• Extrait
++++++++++++++++++++

À l’instar du conseil de Gamaliel, et a fortiori puisqu’il est des nazaréens désormais, il juge à présent inopportun de persécuter une secte en laquelle il ne voit plus rien de subversif pour son peuple, au contraire ! Il se fera désormais le témoin du Royaume tout proche auprès des nations : le temps annoncé par les prophètes où toutes les nations viennent adorer à Jérusalem est imminent.

Envoyé aux nations, d’où l’usage privilégié désormais de son nom romain, Paul, plutôt que de son nom hébreu, Shaoul, puisqu’il porte les deux, étant citoyen romain de naissance (Ac 22, 25-28). Cela n’implique pas forcément un changement de nom. Mais un changement de vis-à-vis exprimé dans l’usage de son nom romain — de naissance tout autant que son nom juif.


Conviction eschatologique

En tout cela, une conviction eschatologique : le Règne de Dieu est proche — qui fonde son attitude et son apostolat. En regard des promesses prophétiques : la montée de toutes les nations à Jérusalem, il est urgent de faire connaître le Nom de Dieu, et de celui par qui il fait venir le Royaume, à toutes les nations. Établissement du Règne, ou plus précisément restauration du Règne de Dieu via Israël (cf. Actes 1, 6). Restauration, mais restauration élargie aux nations, ce qui ne fut pas le cas auparavant.

Dans ce processus, Israël a connu un échec considérable, qui est l’exil, advenu au tournant des VIe-Ve siècles av. JC, avec la domination babylonienne, situation jamais pleinement résolue. C’est là la « chute », « la défaite » littéralement, dont il est question en Romains 11 (cf. Ro 11, 11-12). Défaite avec sa face… « positive », un effet imprévu : le Nom de Dieu proclamé parmi les nations, effet déjà amorcé auparavant, mais que Paul, au regard de l’urgence, prend en charge activement.

++++++++++++++++++++

• Enregistrements
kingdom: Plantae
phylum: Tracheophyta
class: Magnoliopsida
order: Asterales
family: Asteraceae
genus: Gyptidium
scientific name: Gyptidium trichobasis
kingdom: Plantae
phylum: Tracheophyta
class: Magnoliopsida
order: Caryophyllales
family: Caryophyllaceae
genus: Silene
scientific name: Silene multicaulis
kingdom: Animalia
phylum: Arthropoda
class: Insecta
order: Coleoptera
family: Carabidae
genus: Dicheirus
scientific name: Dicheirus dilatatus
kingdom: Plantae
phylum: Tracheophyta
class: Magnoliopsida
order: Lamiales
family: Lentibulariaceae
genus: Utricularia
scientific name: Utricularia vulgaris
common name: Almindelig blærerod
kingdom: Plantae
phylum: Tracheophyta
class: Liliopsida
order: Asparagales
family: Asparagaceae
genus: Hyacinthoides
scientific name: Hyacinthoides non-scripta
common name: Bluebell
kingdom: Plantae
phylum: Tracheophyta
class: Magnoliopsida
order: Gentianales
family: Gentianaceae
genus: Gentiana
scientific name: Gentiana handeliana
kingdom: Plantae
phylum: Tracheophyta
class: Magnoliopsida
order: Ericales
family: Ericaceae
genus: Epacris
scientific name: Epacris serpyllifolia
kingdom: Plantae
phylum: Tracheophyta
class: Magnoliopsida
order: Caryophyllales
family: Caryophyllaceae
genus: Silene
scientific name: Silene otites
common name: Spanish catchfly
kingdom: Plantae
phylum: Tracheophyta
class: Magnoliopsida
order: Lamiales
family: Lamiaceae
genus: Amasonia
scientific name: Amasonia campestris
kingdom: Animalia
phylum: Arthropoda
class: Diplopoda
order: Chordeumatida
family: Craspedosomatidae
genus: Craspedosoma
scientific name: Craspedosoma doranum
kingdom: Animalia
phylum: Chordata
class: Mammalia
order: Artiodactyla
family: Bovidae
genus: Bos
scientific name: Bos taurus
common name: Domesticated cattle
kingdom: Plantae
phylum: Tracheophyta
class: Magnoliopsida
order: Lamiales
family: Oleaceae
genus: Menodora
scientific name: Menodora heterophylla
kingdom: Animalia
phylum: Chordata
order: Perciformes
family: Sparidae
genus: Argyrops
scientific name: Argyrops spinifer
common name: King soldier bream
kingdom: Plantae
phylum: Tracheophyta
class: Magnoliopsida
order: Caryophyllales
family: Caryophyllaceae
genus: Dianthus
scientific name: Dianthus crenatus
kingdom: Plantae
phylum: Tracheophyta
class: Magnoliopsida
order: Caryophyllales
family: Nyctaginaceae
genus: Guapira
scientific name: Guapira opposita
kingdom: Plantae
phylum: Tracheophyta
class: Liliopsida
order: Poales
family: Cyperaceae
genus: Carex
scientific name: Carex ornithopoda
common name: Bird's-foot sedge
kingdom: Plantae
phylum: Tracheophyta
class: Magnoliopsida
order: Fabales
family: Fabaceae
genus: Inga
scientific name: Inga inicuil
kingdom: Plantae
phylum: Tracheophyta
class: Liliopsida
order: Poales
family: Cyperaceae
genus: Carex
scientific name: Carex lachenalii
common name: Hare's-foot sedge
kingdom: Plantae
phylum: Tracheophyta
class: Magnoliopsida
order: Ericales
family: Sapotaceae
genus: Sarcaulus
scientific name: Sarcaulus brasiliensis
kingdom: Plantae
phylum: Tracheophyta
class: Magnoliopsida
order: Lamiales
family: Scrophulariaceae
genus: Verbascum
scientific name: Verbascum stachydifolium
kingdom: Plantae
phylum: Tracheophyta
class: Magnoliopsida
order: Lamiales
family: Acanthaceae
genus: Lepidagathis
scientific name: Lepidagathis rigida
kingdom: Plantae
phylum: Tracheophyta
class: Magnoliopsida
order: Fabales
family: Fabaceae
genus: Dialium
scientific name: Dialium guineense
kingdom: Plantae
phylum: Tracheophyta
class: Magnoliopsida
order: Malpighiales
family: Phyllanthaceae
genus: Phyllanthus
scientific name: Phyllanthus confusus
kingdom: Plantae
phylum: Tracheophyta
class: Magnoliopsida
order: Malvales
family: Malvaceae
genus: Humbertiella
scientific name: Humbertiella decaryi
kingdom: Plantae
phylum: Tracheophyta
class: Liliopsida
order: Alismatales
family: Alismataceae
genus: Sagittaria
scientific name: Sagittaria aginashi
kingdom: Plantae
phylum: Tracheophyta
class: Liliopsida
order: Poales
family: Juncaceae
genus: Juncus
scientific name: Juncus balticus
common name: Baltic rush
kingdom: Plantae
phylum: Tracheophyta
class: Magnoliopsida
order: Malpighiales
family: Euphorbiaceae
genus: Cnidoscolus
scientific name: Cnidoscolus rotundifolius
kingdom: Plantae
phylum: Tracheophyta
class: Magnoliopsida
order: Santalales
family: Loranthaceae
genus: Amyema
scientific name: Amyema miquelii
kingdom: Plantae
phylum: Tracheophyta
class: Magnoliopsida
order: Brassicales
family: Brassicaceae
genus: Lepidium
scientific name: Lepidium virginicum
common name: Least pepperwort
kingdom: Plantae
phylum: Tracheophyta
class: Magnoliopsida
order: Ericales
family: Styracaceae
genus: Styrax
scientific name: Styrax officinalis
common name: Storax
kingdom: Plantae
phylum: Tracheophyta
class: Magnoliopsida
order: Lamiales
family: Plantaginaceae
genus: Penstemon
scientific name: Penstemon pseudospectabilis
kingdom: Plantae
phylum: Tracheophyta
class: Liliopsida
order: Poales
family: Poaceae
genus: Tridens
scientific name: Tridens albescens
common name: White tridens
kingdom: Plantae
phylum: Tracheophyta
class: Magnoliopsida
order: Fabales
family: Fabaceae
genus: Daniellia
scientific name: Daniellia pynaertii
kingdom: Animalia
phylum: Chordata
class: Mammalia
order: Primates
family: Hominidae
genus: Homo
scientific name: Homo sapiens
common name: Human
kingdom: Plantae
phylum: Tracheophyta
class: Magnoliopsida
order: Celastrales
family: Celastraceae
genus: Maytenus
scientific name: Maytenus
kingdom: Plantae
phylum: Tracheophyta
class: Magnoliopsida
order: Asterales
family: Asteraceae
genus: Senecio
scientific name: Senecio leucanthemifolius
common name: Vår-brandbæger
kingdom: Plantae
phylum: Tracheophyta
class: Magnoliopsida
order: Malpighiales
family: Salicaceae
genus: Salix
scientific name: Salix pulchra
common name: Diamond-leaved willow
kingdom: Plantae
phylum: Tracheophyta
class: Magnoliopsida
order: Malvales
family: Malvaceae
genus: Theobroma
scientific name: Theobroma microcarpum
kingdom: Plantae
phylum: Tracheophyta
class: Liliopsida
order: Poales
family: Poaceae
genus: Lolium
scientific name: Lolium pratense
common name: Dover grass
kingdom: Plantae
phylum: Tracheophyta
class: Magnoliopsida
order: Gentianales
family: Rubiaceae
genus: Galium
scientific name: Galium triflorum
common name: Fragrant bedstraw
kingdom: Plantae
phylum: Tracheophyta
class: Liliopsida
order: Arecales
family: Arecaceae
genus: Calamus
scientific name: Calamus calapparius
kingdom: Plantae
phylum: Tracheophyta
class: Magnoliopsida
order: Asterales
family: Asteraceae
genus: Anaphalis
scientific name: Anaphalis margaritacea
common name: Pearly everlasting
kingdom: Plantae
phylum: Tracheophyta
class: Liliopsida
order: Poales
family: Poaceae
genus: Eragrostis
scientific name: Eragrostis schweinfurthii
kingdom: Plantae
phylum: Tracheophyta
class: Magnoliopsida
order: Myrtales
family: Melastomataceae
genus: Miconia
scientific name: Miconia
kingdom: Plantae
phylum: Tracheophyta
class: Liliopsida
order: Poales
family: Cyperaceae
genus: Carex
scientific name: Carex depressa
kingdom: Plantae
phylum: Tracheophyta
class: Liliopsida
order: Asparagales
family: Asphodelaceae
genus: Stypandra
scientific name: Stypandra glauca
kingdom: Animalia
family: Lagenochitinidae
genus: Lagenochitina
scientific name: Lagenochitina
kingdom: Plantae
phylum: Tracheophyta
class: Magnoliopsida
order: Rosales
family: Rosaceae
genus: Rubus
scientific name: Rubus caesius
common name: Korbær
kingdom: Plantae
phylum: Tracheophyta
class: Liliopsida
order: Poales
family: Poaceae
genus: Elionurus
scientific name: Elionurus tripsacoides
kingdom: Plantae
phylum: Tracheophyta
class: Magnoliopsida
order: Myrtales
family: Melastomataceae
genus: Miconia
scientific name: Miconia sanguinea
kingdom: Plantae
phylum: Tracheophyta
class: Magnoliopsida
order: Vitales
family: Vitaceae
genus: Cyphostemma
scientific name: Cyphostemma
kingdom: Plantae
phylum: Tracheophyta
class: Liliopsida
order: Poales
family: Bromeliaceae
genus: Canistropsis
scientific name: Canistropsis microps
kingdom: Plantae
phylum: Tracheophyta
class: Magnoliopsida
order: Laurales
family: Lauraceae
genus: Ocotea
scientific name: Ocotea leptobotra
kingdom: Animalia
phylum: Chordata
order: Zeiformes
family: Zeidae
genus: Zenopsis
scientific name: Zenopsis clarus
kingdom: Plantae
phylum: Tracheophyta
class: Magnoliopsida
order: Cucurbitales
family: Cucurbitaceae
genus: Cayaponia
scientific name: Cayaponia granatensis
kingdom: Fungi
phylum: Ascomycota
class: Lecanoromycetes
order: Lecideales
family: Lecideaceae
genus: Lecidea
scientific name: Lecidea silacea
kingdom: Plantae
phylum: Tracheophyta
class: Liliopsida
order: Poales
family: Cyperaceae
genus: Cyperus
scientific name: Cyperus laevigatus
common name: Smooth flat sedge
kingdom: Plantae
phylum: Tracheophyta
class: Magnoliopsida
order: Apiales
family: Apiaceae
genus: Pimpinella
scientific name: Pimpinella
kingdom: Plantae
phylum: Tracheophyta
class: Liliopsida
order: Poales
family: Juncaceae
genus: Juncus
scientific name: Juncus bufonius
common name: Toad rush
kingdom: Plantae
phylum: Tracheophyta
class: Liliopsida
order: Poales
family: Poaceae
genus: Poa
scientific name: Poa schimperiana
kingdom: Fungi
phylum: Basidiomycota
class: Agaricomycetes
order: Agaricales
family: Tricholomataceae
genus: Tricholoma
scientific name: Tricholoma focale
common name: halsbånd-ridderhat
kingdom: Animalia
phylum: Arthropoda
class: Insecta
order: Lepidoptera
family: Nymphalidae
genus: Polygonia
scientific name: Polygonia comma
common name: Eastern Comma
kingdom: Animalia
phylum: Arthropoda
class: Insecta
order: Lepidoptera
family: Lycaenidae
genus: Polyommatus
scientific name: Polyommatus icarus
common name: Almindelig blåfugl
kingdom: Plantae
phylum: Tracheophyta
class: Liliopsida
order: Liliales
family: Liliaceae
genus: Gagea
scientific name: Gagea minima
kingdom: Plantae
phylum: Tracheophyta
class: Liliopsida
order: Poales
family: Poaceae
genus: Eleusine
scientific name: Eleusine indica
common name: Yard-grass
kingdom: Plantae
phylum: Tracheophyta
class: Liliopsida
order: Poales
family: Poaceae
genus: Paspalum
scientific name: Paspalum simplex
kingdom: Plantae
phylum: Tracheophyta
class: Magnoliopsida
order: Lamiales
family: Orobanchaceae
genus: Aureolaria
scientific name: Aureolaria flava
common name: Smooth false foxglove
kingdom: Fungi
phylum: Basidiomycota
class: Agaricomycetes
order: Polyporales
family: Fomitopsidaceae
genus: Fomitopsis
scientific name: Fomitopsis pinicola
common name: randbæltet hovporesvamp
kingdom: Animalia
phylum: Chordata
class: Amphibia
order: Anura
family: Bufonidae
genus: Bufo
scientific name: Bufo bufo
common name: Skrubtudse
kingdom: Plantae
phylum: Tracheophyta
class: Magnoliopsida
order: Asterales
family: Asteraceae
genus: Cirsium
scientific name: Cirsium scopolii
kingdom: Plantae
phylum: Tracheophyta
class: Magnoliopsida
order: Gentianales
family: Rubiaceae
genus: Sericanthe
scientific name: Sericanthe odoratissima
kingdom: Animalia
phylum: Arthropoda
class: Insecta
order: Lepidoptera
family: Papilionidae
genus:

++++++++++++++++++++

• Objectifs
(a) Répondez à ces questions sur l'extrait :
(i) Quel nom Paul emploie-t-il désormais de préférence ?
(ii) Quelle conviction fonde son attitude et son apostolat ?
(iii) À quelle période et sous quelle domination l'exil d'Israël est-il situé ?
(b) Résumez l'extrait en deux phrases.
Appuyez-vous uniquement sur l'extrait pour répondre.

• Exercice corrigé
(a)
(i) Son nom romain, Paul, plutôt que son nom hébreu, Shaoul.
(ii) Une conviction eschatologique : le Règne de Dieu est proche.
(iii) Au tournant des VIe-Ve siècles av. J.-C., sous la domination babylonienne.

(b) Devenu nazaréen, Paul cesse de persécuter la secte et, envoyé aux nations, privilégie son nom romain pour témoigner du Royaume tout proche. Sa conviction que le Règne de Dieu est proche rend urgent d'annoncer le Nom de Dieu à toutes les nations, dans une restauration du Règne élargie à celles-ci, l'exil d'Israël ayant eu pour effet imprévu la proclamation de ce Nom parmi elles.